Aus dieser Perspektive gedacht, ist schnell ersichtlich, dass es nicht DEN Bauhaus-Stil gibt. Als Lehranstalt war der Zweck der Akademie in erster Linie die Vermittlung von Wissen und ästhetischen Werten. Zur Stil-Ikone wurde „Dessau“ aufgrund seiner Lehrer und Schüler.

Auf dem Weg zur Institution geschahen verschiedene „richtige Entscheidungen“, die Bauhaus bis heute prägen. Die „Entlehnung der geometrischen Form“ aus der De Stijl Bewegung und die aufgeräumte Primärfarben, waren Momente und punktuelle Entscheidungen, die über die Jahrzehnte zum Markenzeichen wurden.  
 

Möbel im Fokus – ein Jahrhundert Stil und Schönheit

Breuer, Stam oder von der Rohe, das Kollegium der Kunstakademie liest sich wie das Who-is-Who der ersten Egide des modernen Designs. Und nicht weniger als die Wiege des Designs ist das Bauhaus.

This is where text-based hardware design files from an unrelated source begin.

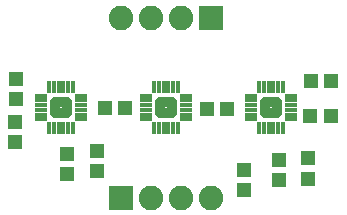
<source format=gts>
G04 EAGLE Gerber X2 export*
G75*
%MOMM*%
%FSLAX34Y34*%
%LPD*%
%AMOC8*
5,1,8,0,0,1.08239X$1,22.5*%
G01*
%ADD10R,1.003200X0.403200*%
%ADD11R,0.403200X1.003200*%
%ADD12C,0.871600*%
%ADD13R,2.082800X2.082800*%
%ADD14C,2.082800*%
%ADD15R,1.203200X1.303200*%
%ADD16R,1.303200X1.203200*%


D10*
X46500Y111600D03*
X46500Y107600D03*
X46500Y103600D03*
X46500Y99600D03*
X46500Y95600D03*
X46500Y91600D03*
D11*
X53500Y84600D03*
X57500Y84600D03*
X61500Y84600D03*
X65500Y84600D03*
X69500Y84600D03*
X73500Y84600D03*
D10*
X80500Y91600D03*
X80500Y95600D03*
X80500Y99600D03*
X80500Y103600D03*
X80500Y107600D03*
X80500Y111600D03*
D11*
X73500Y118600D03*
X69500Y118600D03*
X65500Y118600D03*
X61500Y118600D03*
X57500Y118600D03*
X53500Y118600D03*
D12*
X58342Y97242D02*
X68658Y97242D01*
X58342Y97242D02*
X58342Y105958D01*
X68658Y105958D01*
X68658Y97242D01*
X68658Y105957D02*
X58342Y105957D01*
D10*
X135400Y111600D03*
X135400Y107600D03*
X135400Y103600D03*
X135400Y99600D03*
X135400Y95600D03*
X135400Y91600D03*
D11*
X142400Y84600D03*
X146400Y84600D03*
X150400Y84600D03*
X154400Y84600D03*
X158400Y84600D03*
X162400Y84600D03*
D10*
X169400Y91600D03*
X169400Y95600D03*
X169400Y99600D03*
X169400Y103600D03*
X169400Y107600D03*
X169400Y111600D03*
D11*
X162400Y118600D03*
X158400Y118600D03*
X154400Y118600D03*
X150400Y118600D03*
X146400Y118600D03*
X142400Y118600D03*
D12*
X147242Y97242D02*
X157558Y97242D01*
X147242Y97242D02*
X147242Y105958D01*
X157558Y105958D01*
X157558Y97242D01*
X157558Y105957D02*
X147242Y105957D01*
D10*
X224300Y111600D03*
X224300Y107600D03*
X224300Y103600D03*
X224300Y99600D03*
X224300Y95600D03*
X224300Y91600D03*
D11*
X231300Y84600D03*
X235300Y84600D03*
X239300Y84600D03*
X243300Y84600D03*
X247300Y84600D03*
X251300Y84600D03*
D10*
X258300Y91600D03*
X258300Y95600D03*
X258300Y99600D03*
X258300Y103600D03*
X258300Y107600D03*
X258300Y111600D03*
D11*
X251300Y118600D03*
X247300Y118600D03*
X243300Y118600D03*
X239300Y118600D03*
X235300Y118600D03*
X231300Y118600D03*
D12*
X236142Y97242D02*
X246458Y97242D01*
X236142Y97242D02*
X236142Y105958D01*
X246458Y105958D01*
X246458Y97242D01*
X246458Y105957D02*
X236142Y105957D01*
D13*
X114300Y25400D03*
D14*
X139700Y25400D03*
X165100Y25400D03*
X190500Y25400D03*
D13*
X190500Y177800D03*
D14*
X165100Y177800D03*
X139700Y177800D03*
X114300Y177800D03*
D15*
X68834Y62348D03*
X68834Y45348D03*
X93726Y47634D03*
X93726Y64634D03*
D16*
X187334Y100584D03*
X204334Y100584D03*
X100720Y100838D03*
X117720Y100838D03*
X274964Y123698D03*
X291964Y123698D03*
X274710Y94742D03*
X291710Y94742D03*
D15*
X218694Y48632D03*
X218694Y31632D03*
X25146Y125848D03*
X25146Y108848D03*
X24892Y72780D03*
X24892Y89780D03*
X248412Y57522D03*
X248412Y40522D03*
X272542Y41538D03*
X272542Y58538D03*
M02*

</source>
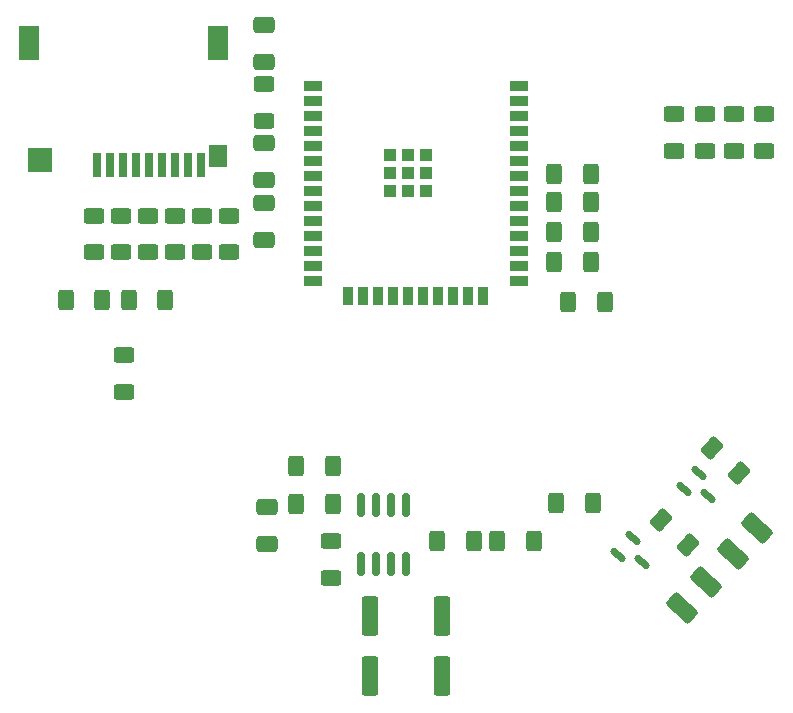
<source format=gtp>
G04 #@! TF.GenerationSoftware,KiCad,Pcbnew,7.0.1*
G04 #@! TF.CreationDate,2023-03-23T23:12:12+01:00*
G04 #@! TF.ProjectId,solarScavenger,736f6c61-7253-4636-9176-656e6765722e,rev?*
G04 #@! TF.SameCoordinates,Original*
G04 #@! TF.FileFunction,Paste,Top*
G04 #@! TF.FilePolarity,Positive*
%FSLAX46Y46*%
G04 Gerber Fmt 4.6, Leading zero omitted, Abs format (unit mm)*
G04 Created by KiCad (PCBNEW 7.0.1) date 2023-03-23 23:12:12*
%MOMM*%
%LPD*%
G01*
G04 APERTURE LIST*
G04 Aperture macros list*
%AMRoundRect*
0 Rectangle with rounded corners*
0 $1 Rounding radius*
0 $2 $3 $4 $5 $6 $7 $8 $9 X,Y pos of 4 corners*
0 Add a 4 corners polygon primitive as box body*
4,1,4,$2,$3,$4,$5,$6,$7,$8,$9,$2,$3,0*
0 Add four circle primitives for the rounded corners*
1,1,$1+$1,$2,$3*
1,1,$1+$1,$4,$5*
1,1,$1+$1,$6,$7*
1,1,$1+$1,$8,$9*
0 Add four rect primitives between the rounded corners*
20,1,$1+$1,$2,$3,$4,$5,0*
20,1,$1+$1,$4,$5,$6,$7,0*
20,1,$1+$1,$6,$7,$8,$9,0*
20,1,$1+$1,$8,$9,$2,$3,0*%
G04 Aperture macros list end*
%ADD10RoundRect,0.250000X-0.625000X0.400000X-0.625000X-0.400000X0.625000X-0.400000X0.625000X0.400000X0*%
%ADD11RoundRect,0.250000X0.625000X-0.400000X0.625000X0.400000X-0.625000X0.400000X-0.625000X-0.400000X0*%
%ADD12RoundRect,0.150000X-0.150000X0.825000X-0.150000X-0.825000X0.150000X-0.825000X0.150000X0.825000X0*%
%ADD13RoundRect,0.250000X0.650000X-0.412500X0.650000X0.412500X-0.650000X0.412500X-0.650000X-0.412500X0*%
%ADD14RoundRect,0.250001X0.465165X-1.073848X1.099545X-0.400660X-0.465165X1.073848X-1.099545X0.400660X0*%
%ADD15RoundRect,0.250000X-0.400000X-0.625000X0.400000X-0.625000X0.400000X0.625000X-0.400000X0.625000X0*%
%ADD16R,0.700000X2.000000*%
%ADD17R,1.600000X1.900000*%
%ADD18R,1.700000X3.000000*%
%ADD19R,2.100000X2.000000*%
%ADD20RoundRect,0.250000X0.400000X0.625000X-0.400000X0.625000X-0.400000X-0.625000X0.400000X-0.625000X0*%
%ADD21RoundRect,0.249999X0.450001X1.425001X-0.450001X1.425001X-0.450001X-1.425001X0.450001X-1.425001X0*%
%ADD22RoundRect,0.250000X-0.650000X0.412500X-0.650000X-0.412500X0.650000X-0.412500X0.650000X0.412500X0*%
%ADD23RoundRect,0.250000X-0.719746X-0.180531X-0.137527X-0.729185X0.719746X0.180531X0.137527X0.729185X0*%
%ADD24RoundRect,0.150000X-0.530439X0.293752X0.324694X-0.512084X0.530439X-0.293752X-0.324694X0.512084X0*%
%ADD25R,1.500000X0.900000*%
%ADD26R,0.900000X1.500000*%
%ADD27R,1.050000X1.050000*%
G04 APERTURE END LIST*
D10*
G04 #@! TO.C,R11*
X-52879000Y14390000D03*
X-52879000Y11290000D03*
G04 #@! TD*
D11*
G04 #@! TO.C,R7*
X-45313600Y22452400D03*
X-45313600Y25552400D03*
G04 #@! TD*
D12*
G04 #@! TO.C,U5*
X-33274000Y-10123000D03*
X-34544000Y-10123000D03*
X-35814000Y-10123000D03*
X-37084000Y-10123000D03*
X-37084000Y-15073000D03*
X-35814000Y-15073000D03*
X-34544000Y-15073000D03*
X-33274000Y-15073000D03*
G04 #@! TD*
D13*
G04 #@! TO.C,C4*
X-45313600Y12356700D03*
X-45313600Y15481700D03*
G04 #@! TD*
D14*
G04 #@! TO.C,D2*
X-5588000Y-14224000D03*
X-3547690Y-12058876D03*
G04 #@! TD*
D10*
G04 #@! TO.C,R10*
X-55165000Y14390000D03*
X-55165000Y11290000D03*
G04 #@! TD*
D15*
G04 #@! TO.C,R6*
X-20600000Y-9906000D03*
X-17500000Y-9906000D03*
G04 #@! TD*
D13*
G04 #@! TO.C,C1*
X-45313600Y27432000D03*
X-45313600Y30557000D03*
G04 #@! TD*
D15*
G04 #@! TO.C,R29*
X-20777200Y17957800D03*
X-17677200Y17957800D03*
G04 #@! TD*
D10*
G04 #@! TO.C,R8*
X-59737000Y14390000D03*
X-59737000Y11290000D03*
G04 #@! TD*
D16*
G04 #@! TO.C,J6*
X-59479000Y18708000D03*
X-58379000Y18708000D03*
X-57279000Y18708000D03*
X-56179000Y18708000D03*
X-55079000Y18708000D03*
X-53979000Y18708000D03*
X-52879000Y18708000D03*
X-51779000Y18708000D03*
X-50679000Y18708000D03*
D17*
X-49179000Y19408000D03*
D18*
X-49229000Y29008000D03*
D19*
X-64329000Y19108000D03*
D18*
X-65229000Y29008000D03*
G04 #@! TD*
D20*
G04 #@! TO.C,R17*
X-39497000Y-9993000D03*
X-42597000Y-9993000D03*
G04 #@! TD*
D21*
G04 #@! TO.C,R18*
X-30224000Y-24598000D03*
X-36324000Y-24598000D03*
G04 #@! TD*
D15*
G04 #@! TO.C,R3*
X-19584000Y7112000D03*
X-16484000Y7112000D03*
G04 #@! TD*
D20*
G04 #@! TO.C,R15*
X-22479000Y-13168000D03*
X-25579000Y-13168000D03*
G04 #@! TD*
D21*
G04 #@! TO.C,R19*
X-30224000Y-19518000D03*
X-36324000Y-19518000D03*
G04 #@! TD*
D20*
G04 #@! TO.C,R14*
X-27559000Y-13168000D03*
X-30659000Y-13168000D03*
G04 #@! TD*
D15*
G04 #@! TO.C,R22*
X-56769600Y7289800D03*
X-53669600Y7289800D03*
G04 #@! TD*
G04 #@! TO.C,R21*
X-62103600Y7289800D03*
X-59003600Y7289800D03*
G04 #@! TD*
D10*
G04 #@! TO.C,R9*
X-57451000Y14390000D03*
X-57451000Y11290000D03*
G04 #@! TD*
D22*
G04 #@! TO.C,C2*
X-45313600Y20574000D03*
X-45313600Y17449000D03*
G04 #@! TD*
D11*
G04 #@! TO.C,R30*
X-3014134Y19862200D03*
X-3014134Y22962200D03*
G04 #@! TD*
D15*
G04 #@! TO.C,R25*
X-20777200Y15527867D03*
X-17677200Y15527867D03*
G04 #@! TD*
G04 #@! TO.C,R23*
X-20777200Y10515600D03*
X-17677200Y10515600D03*
G04 #@! TD*
D14*
G04 #@! TO.C,D1*
X-9906000Y-18796000D03*
X-7865690Y-16630876D03*
G04 #@! TD*
D23*
G04 #@! TO.C,R2*
X-7361845Y-5267438D03*
X-5105749Y-7393474D03*
G04 #@! TD*
D15*
G04 #@! TO.C,R27*
X-20777200Y13021734D03*
X-17677200Y13021734D03*
G04 #@! TD*
D11*
G04 #@! TO.C,R24*
X-10617200Y19862200D03*
X-10617200Y22962200D03*
G04 #@! TD*
D10*
G04 #@! TO.C,R20*
X-48307000Y14390000D03*
X-48307000Y11290000D03*
G04 #@! TD*
D20*
G04 #@! TO.C,R16*
X-39497000Y-6818000D03*
X-42597000Y-6818000D03*
G04 #@! TD*
D11*
G04 #@! TO.C,R26*
X-5494867Y19862200D03*
X-5494867Y22962200D03*
G04 #@! TD*
D10*
G04 #@! TO.C,R12*
X-50593000Y14390000D03*
X-50593000Y11290000D03*
G04 #@! TD*
D24*
G04 #@! TO.C,Q1*
X-8463560Y-7403261D03*
X-9766614Y-8786029D03*
X-7750513Y-9380555D03*
G04 #@! TD*
D25*
G04 #@! TO.C,U4*
X-41216000Y25386000D03*
X-41216000Y24116000D03*
X-41216000Y22846000D03*
X-41216000Y21576000D03*
X-41216000Y20306000D03*
X-41216000Y19036000D03*
X-41216000Y17766000D03*
X-41216000Y16496000D03*
X-41216000Y15226000D03*
X-41216000Y13956000D03*
X-41216000Y12686000D03*
X-41216000Y11416000D03*
X-41216000Y10146000D03*
X-41216000Y8876000D03*
D26*
X-38186000Y7626000D03*
X-36916000Y7626000D03*
X-35646000Y7626000D03*
X-34376000Y7626000D03*
X-33106000Y7626000D03*
X-31836000Y7626000D03*
X-30566000Y7626000D03*
X-29296000Y7626000D03*
X-28026000Y7626000D03*
X-26756000Y7626000D03*
D25*
X-23716000Y8876000D03*
X-23716000Y10146000D03*
X-23716000Y11416000D03*
X-23716000Y12686000D03*
X-23716000Y13956000D03*
X-23716000Y15226000D03*
X-23716000Y16496000D03*
X-23716000Y17766000D03*
X-23716000Y19036000D03*
X-23716000Y20306000D03*
X-23716000Y21576000D03*
X-23716000Y22846000D03*
X-23716000Y24116000D03*
X-23716000Y25386000D03*
D27*
X-34671000Y19571000D03*
X-34671000Y18046000D03*
X-34671000Y16521000D03*
X-33146000Y19571000D03*
X-33146000Y18046000D03*
X-33146000Y16521000D03*
X-31621000Y19571000D03*
X-31621000Y18046000D03*
X-31621000Y16521000D03*
G04 #@! TD*
D22*
G04 #@! TO.C,C3*
X-45059600Y-10273900D03*
X-45059600Y-13398900D03*
G04 #@! TD*
D10*
G04 #@! TO.C,R13*
X-39624000Y-13168000D03*
X-39624000Y-16268000D03*
G04 #@! TD*
D11*
G04 #@! TO.C,R28*
X-7975600Y19862200D03*
X-7975600Y22962200D03*
G04 #@! TD*
D23*
G04 #@! TO.C,R1*
X-11679845Y-11363438D03*
X-9423749Y-13489474D03*
G04 #@! TD*
D11*
G04 #@! TO.C,R4*
X-57200800Y-508000D03*
X-57200800Y2592000D03*
G04 #@! TD*
D24*
G04 #@! TO.C,Q3*
X-14076960Y-12915061D03*
X-15380014Y-14297829D03*
X-13363913Y-14892355D03*
G04 #@! TD*
M02*

</source>
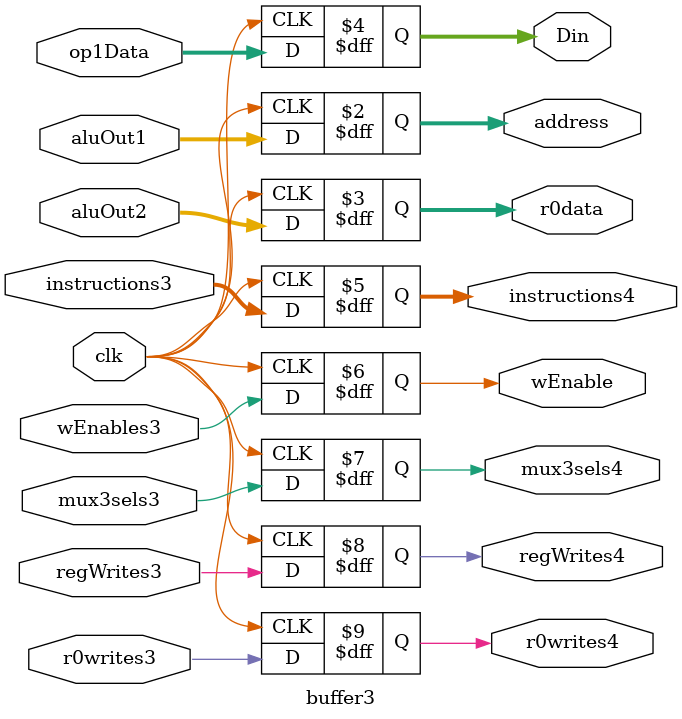
<source format=v>
module buffer3(aluOut1, aluOut2, op1Data, instructions3, wEnables3, mux3sels3, regWrites3, r0writes3,
				address, r0data, Din, instructions4, wEnable, mux3sels4, regWrites4, r0writes4,
				clk);
				
	input[15:0] aluOut1, aluOut2, op1Data, instructions3;
	input wEnables3, mux3sels3, regWrites3, r0writes3;
	input clk;
	
	output reg [15:0] address, r0data, Din, instructions4;
	output reg wEnable, mux3sels4, regWrites4, r0writes4;
	
	always@(posedge clk)
	begin
		address <= aluOut1;
		r0data <= aluOut2;
		Din <= op1Data;
		instructions4 <= instructions3;
		wEnable <= wEnables3;
		mux3sels4 <= mux3sels3;
		regWrites4 <= regWrites3;
		r0writes4 <= r0writes3;
	end
endmodule

</source>
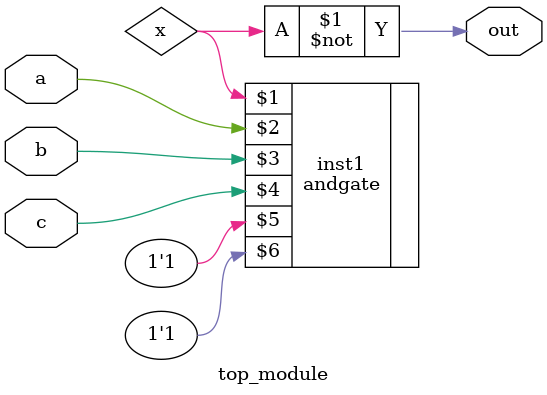
<source format=v>
module top_module (input a, input b, input c, output reg out);//
reg x;
    andgate inst1 ( x, a, b, c, 1'b1, 1'b1 );
assign out=~x;
endmodule

</source>
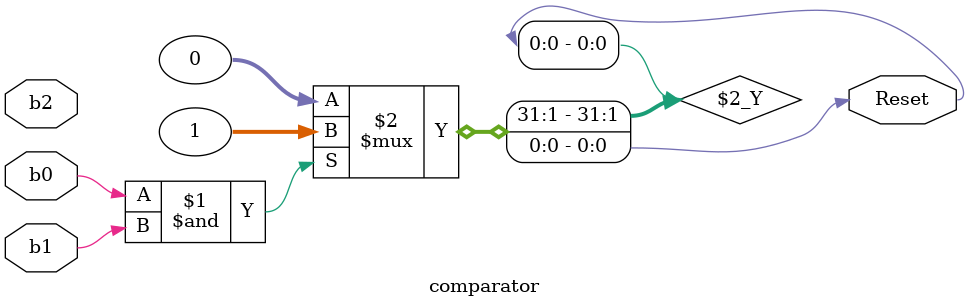
<source format=v>
module comparator(
    input b0, b1, b2,
    output Reset
);

    assign Reset = (b0 &b1) ? 1 : 0;

endmodule
</source>
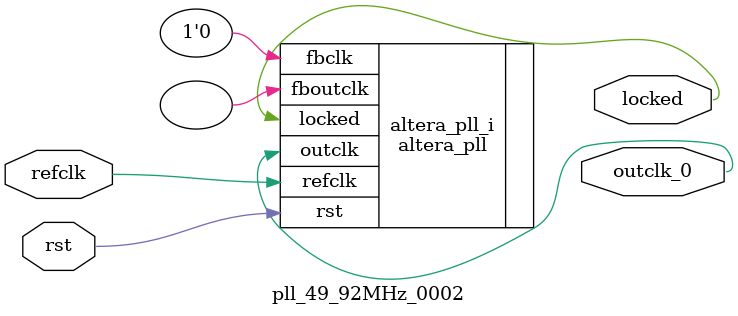
<source format=v>
`timescale 1ns/10ps
module  pll_49_92MHz_0002(

	// interface 'refclk'
	input wire refclk,

	// interface 'reset'
	input wire rst,

	// interface 'outclk0'
	output wire outclk_0,

	// interface 'locked'
	output wire locked
);

	altera_pll #(
		.fractional_vco_multiplier("true"),
		.reference_clock_frequency("50.0 MHz"),
		.operation_mode("direct"),
		.number_of_clocks(1),
		.output_clock_frequency0("49.919999 MHz"),
		.phase_shift0("0 ps"),
		.duty_cycle0(50),
		.output_clock_frequency1("0 MHz"),
		.phase_shift1("0 ps"),
		.duty_cycle1(50),
		.output_clock_frequency2("0 MHz"),
		.phase_shift2("0 ps"),
		.duty_cycle2(50),
		.output_clock_frequency3("0 MHz"),
		.phase_shift3("0 ps"),
		.duty_cycle3(50),
		.output_clock_frequency4("0 MHz"),
		.phase_shift4("0 ps"),
		.duty_cycle4(50),
		.output_clock_frequency5("0 MHz"),
		.phase_shift5("0 ps"),
		.duty_cycle5(50),
		.output_clock_frequency6("0 MHz"),
		.phase_shift6("0 ps"),
		.duty_cycle6(50),
		.output_clock_frequency7("0 MHz"),
		.phase_shift7("0 ps"),
		.duty_cycle7(50),
		.output_clock_frequency8("0 MHz"),
		.phase_shift8("0 ps"),
		.duty_cycle8(50),
		.output_clock_frequency9("0 MHz"),
		.phase_shift9("0 ps"),
		.duty_cycle9(50),
		.output_clock_frequency10("0 MHz"),
		.phase_shift10("0 ps"),
		.duty_cycle10(50),
		.output_clock_frequency11("0 MHz"),
		.phase_shift11("0 ps"),
		.duty_cycle11(50),
		.output_clock_frequency12("0 MHz"),
		.phase_shift12("0 ps"),
		.duty_cycle12(50),
		.output_clock_frequency13("0 MHz"),
		.phase_shift13("0 ps"),
		.duty_cycle13(50),
		.output_clock_frequency14("0 MHz"),
		.phase_shift14("0 ps"),
		.duty_cycle14(50),
		.output_clock_frequency15("0 MHz"),
		.phase_shift15("0 ps"),
		.duty_cycle15(50),
		.output_clock_frequency16("0 MHz"),
		.phase_shift16("0 ps"),
		.duty_cycle16(50),
		.output_clock_frequency17("0 MHz"),
		.phase_shift17("0 ps"),
		.duty_cycle17(50),
		.pll_type("General"),
		.pll_subtype("General")
	) altera_pll_i (
		.rst	(rst),
		.outclk	({outclk_0}),
		.locked	(locked),
		.fboutclk	( ),
		.fbclk	(1'b0),
		.refclk	(refclk)
	);
endmodule


</source>
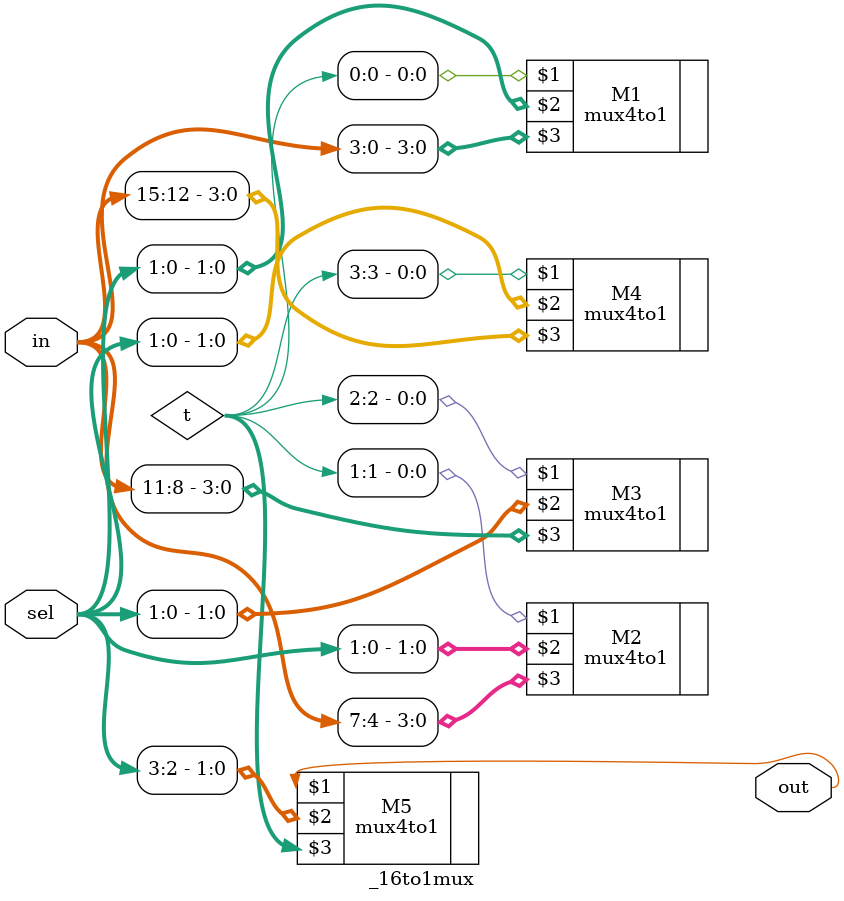
<source format=v>
`include "mux4to1.v"
module _16to1mux(in,sel,out);
    input [15:0] in;
    input [3:0] sel;
    output out;
    wire [3:0] t;

    mux4to1 M1 (t[0],sel[1:0],in[3:0]);
    mux4to1 M2 (t[1],sel[1:0],in[7:4]);
    mux4to1 M3 (t[2],sel[1:0],in[11:8]);
    mux4to1 M4 (t[3],sel[1:0],in[15:12]);
    mux4to1 M5 (out,sel[3:2],t[3:0]);
    
endmodule
</source>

Design als eigenständige Säule der Formgebung, als Zwitter zwischen ästhetischer Wissenschaft und pragmatischem Handwerk, ist Kind der Schule aus Dessau. Ab dem Jahre 1925 erschufen Lehrende und Schüler Ideen, Visionen und „Werke“, die bis zum heutigen Tage sinnspendend für die moderne Möbelindustrie sind.
 
Klassiker wie der erste „Freischwinger“ von Marcel Breuer wurden ermöglicht durch die Verwindung von Handwerk und Kunst, und realisierbar durch moderne Fertigungsmethoden und Materialien. Ikonenhafte Meisterstücke wie von der Rohes Barcelona Chair sind ebenso „Bauhaus“ wie die viel zitierte Bauhaus-Leuchte aus den Händen von Wilhelm Wagenfeld.

Allen Möbeln dieser Zeit wohnt die zurückgenommene Verve und die Sachlichkeit der Moderne inne. Trendbegriffe, die sich in unserem Sprachgebrauch eingeschlichen haben und die Kommentarspalten und Feeds der „Szene“ dominieren, Trendbegriffe wie „Minimalismus“ oder „Skandi“ wären Schall und Rauch ohne die Wiege der Moderne – das Bauhaus.